Thursday, August 8, 2013

Marcy!

One of the great joys about freelancing is having the freedom to manage my own time. I started the day with 7:30 and 9:30 phone meetings about potential future work, and then I drove to Philly to spend the day with one of the great humans of all time—Marcy Westerling. To say I've known Marcy since the early 90s is true, but also misleading. We sat in meetings together, we knew what each other did, we ended up at the same parties or rallies together, we laughed a few times together, but we didn't go to the movies together, feed each other, or call each other for advice unless it was advice about a campaign, which I probably called her for. I'd say we were good acquaintances and allied colleagues in the work lots of us were doing against white nationalism, homophobia, immigrant rights and racial justice. That went on for a long time, and then I moved away from Portland (sad face) but I thought about Marcy often, because there I was, originally a country person, living for the first time in a Big City, and feeling all the ways that city people and country people are weirdly cut off from each other, and not only each other but our issues, and not only our issues but other people's issues. Marcy founded an organization called Rural Organizing Project, in Oregon, that organizes rural people to around human rights and human dignity issues, and works on issues of interconnectivity among rural and other people and our issues. My apologies for what is probably not the best description ever, but the point is, I love and respect this work, and it is a primary reason that in Oregon we were able to fight off anti-gay and other oppressive ballot initiatives with strong coalitions outside the large urban areas, and it is a primary reason that I have thought about Marcy frequently in my decade plus in NYC.

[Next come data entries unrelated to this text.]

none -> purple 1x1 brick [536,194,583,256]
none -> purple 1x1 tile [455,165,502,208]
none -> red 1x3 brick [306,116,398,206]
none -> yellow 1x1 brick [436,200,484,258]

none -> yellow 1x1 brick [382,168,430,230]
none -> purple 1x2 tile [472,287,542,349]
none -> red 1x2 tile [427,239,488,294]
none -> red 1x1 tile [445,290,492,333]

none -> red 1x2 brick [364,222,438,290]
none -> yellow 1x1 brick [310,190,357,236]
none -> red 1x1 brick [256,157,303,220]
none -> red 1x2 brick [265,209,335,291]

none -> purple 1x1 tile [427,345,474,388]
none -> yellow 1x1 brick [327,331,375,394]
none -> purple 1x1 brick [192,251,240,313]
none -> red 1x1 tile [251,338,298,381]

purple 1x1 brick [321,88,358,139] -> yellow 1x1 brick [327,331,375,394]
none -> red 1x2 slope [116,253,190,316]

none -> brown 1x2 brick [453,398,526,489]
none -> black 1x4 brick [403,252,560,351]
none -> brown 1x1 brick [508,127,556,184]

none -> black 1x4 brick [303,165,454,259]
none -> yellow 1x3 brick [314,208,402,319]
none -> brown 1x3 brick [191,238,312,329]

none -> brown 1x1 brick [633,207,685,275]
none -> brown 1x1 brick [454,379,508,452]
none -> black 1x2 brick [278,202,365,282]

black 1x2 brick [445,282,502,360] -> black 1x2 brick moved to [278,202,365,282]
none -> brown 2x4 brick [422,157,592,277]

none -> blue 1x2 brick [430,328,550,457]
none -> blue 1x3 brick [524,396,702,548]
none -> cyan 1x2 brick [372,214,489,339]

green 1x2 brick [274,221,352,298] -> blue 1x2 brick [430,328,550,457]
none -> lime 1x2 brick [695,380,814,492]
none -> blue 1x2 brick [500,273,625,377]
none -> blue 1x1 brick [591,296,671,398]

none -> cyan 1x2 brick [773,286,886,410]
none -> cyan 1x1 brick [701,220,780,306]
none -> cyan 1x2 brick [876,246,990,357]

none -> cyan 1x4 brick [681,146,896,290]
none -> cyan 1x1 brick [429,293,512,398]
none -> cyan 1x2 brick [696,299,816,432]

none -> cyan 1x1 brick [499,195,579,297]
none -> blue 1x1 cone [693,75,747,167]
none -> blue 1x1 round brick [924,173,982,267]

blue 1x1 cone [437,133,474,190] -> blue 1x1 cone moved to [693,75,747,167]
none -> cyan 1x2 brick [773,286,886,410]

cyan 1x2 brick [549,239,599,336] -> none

Then she went and got herself some terminal cancer

Now cancer sucks, and it can also be an opportunity. I happen to be pretty good at hanging out with people who have cancer. I've had a lot of practice. You know what they say about how to become an expert in something, is to spend 10,000 hours doing it? I'm very lucky to have had the opportunity to have spent that much time hanging out with people with terminal cancer. And even though Marcy probably didn't think about me nearly as often as I had thought about her over the past 10 years, I felt an ongoing sense of connection with her. So I just started reaching out, and before long I got to be a little closer, and then a little closer, and then I got to visit her on one of her NYC trips, and then we got to stay a little bit more in touch, and then I got to make her something, and then I got to send her something, and then she started sending me some things, and then we got to write some more emails, and then she got into a clinical trial in Philly, so I almost got to see her but it didn't work out, and then I got to see her in Portland, and that was one of the highlights of my trip, and and now we aren't just people who see each other at parties or in meetings or at rallies, but we actually get to have dates together and feed each other and ask each other advice, and this is a real joy in my life. And then this time when Marcy came to Philly for treatment, it did work out for me to get to see her, so I hopped in my car and drove on down—public radio all to myself all the way. We hung out in the hospital until she was all done, and then we found the greenest part of Philly we could find and walked for a good long time, along the river, past the boathouses that I've always only seen from the road on the other side of the river. And we talked and we schemed and we found some points of similar experience and we walked some more and she asked me what's next in my work life and we walked some more and we found a goose without a foot and we walked some more and we saw a beautiful woman in bright red against a green lawn and green bank of trees and we walked some more and she told me about some of the people in her life and we walked some more and I had to take a phone call that made me mad and we walked some more and it was getting to be time to part, and we laughed hard a couple more times, and one of us probably said something sarcastic, and we said goodbye for now.

What can I say? I feel lucky. Lucky that I'm once again in a freelance mode and can choose a day like this. Lucky that Marcy and I have intersected, and intersected again.